**WORK TASK 1:** In the passage on the SARS-CoV-2 spike protein, which fatal disease does Suresh (2020) link the spike protein to?
**WORK TASK 2:** Write the next part of the passage on the SARS-CoV-2 spike protein, starting after its last sentence.

Suresh (2020) reported that “in addition to facilitating the membrane fusion and viral entry, the SARS-CoV-2 spike protein promotes cell growth signaling in human lung vascular cells, and patients who have died of COVID-19 have thickened pulmonary vascular walls, linking the spike protein to a fatal disease, pulmonary arterial hypertension (PAH)”.
Suzuki (2021) examined SARS-CoV-2 Spike protein’s capacity to elicit cell signaling in human host cells and the implications for possible consequences of COVID-19 vaccines. They cautioned that while the aim is for the vaccines to para “introduce the spike protein into our body to elicit virus-neutralizing antibodies…we note that human host cells sensitively respond to the spike protein to elicit cell signaling…it is important to be aware that the spike protein produced by the new COVID-19 vaccines may also affect the host cells”.

**DATASET CONTENT:**
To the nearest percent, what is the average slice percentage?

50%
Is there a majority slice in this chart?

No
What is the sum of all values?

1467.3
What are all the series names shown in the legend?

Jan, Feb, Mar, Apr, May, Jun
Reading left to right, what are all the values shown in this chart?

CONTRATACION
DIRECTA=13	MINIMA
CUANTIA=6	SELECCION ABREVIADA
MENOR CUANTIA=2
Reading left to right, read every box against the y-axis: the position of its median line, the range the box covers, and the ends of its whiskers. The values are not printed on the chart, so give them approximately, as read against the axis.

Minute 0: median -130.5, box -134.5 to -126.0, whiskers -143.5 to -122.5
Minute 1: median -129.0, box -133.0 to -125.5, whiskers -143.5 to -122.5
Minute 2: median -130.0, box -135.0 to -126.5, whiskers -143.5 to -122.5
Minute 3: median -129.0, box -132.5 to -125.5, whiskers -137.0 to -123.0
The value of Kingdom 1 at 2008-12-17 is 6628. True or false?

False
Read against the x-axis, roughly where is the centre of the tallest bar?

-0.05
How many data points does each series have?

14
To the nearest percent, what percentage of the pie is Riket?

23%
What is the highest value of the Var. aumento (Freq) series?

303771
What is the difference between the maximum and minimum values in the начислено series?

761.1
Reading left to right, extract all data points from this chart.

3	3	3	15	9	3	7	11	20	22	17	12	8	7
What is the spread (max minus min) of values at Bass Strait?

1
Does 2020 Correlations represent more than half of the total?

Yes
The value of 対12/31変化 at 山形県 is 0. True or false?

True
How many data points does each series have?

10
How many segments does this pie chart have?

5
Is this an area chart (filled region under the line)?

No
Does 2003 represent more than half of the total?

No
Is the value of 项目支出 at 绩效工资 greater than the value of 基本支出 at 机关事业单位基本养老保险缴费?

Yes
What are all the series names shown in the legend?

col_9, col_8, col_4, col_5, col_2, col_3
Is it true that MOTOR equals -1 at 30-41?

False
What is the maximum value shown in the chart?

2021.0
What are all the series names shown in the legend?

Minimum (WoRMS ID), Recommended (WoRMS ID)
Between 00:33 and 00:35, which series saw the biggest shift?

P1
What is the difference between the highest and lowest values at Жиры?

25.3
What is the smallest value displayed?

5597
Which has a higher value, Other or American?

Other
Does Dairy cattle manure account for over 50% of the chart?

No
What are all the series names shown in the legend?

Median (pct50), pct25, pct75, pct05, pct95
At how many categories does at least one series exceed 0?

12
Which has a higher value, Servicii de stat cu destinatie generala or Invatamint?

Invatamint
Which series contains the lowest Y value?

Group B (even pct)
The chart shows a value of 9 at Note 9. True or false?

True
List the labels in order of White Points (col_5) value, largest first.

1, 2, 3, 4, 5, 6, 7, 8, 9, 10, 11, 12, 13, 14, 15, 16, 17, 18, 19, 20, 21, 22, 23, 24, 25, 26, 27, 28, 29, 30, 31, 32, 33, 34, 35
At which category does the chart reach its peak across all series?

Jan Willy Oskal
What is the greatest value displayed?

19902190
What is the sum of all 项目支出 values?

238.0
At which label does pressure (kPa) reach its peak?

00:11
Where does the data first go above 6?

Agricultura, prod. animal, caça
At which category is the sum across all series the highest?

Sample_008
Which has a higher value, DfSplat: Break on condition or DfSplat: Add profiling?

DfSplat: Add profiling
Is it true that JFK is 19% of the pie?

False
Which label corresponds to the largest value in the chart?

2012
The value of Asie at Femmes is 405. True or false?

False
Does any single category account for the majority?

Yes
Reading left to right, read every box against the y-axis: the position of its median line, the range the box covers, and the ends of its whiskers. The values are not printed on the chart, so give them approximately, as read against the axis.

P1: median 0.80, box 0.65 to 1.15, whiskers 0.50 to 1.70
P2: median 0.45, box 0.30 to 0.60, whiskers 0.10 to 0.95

**RESULT 1:** Pulmonary arterial hypertension (PAH).

**RESULT 2:**
Zhang (2020) examined SARS-CoV-2 binding to platelet ACE 2 and the role in enhancing thrombosis (blood clotting) in COVID-19. They used platelets from healthy volunteers, non-COVID-19 and COVID-19 patients, including wild-type and hACE2 transgenic mice. They reported a different function of SARS-CoV-2 “on platelet activation via binding of Spike to ACE 2”. They reported that SARS-CoV-2-induced platelet activation “may participate in thrombus formation and inflammatory responses in COVID-19 patients”.
Similarly, Lei et. al. (2021) also reported that pseudo-virus contributed to inflammation and damage in both the arteries and lungs of mice exposed intratracheally. They “exposed healthy human endothelial cells to the same pseudo-virus particles. Binding of these particles to endothelial ACE 2 receptors led to mitochondrial damage and fragmentation in those endothelial cells, leading to the characteristic pathological changes in the associated tissue”. This research raised the very serious prospect that the spike protein on its very own, without the rest of the virus and the genome, can cause endothelial damage “associated with COVID-19”.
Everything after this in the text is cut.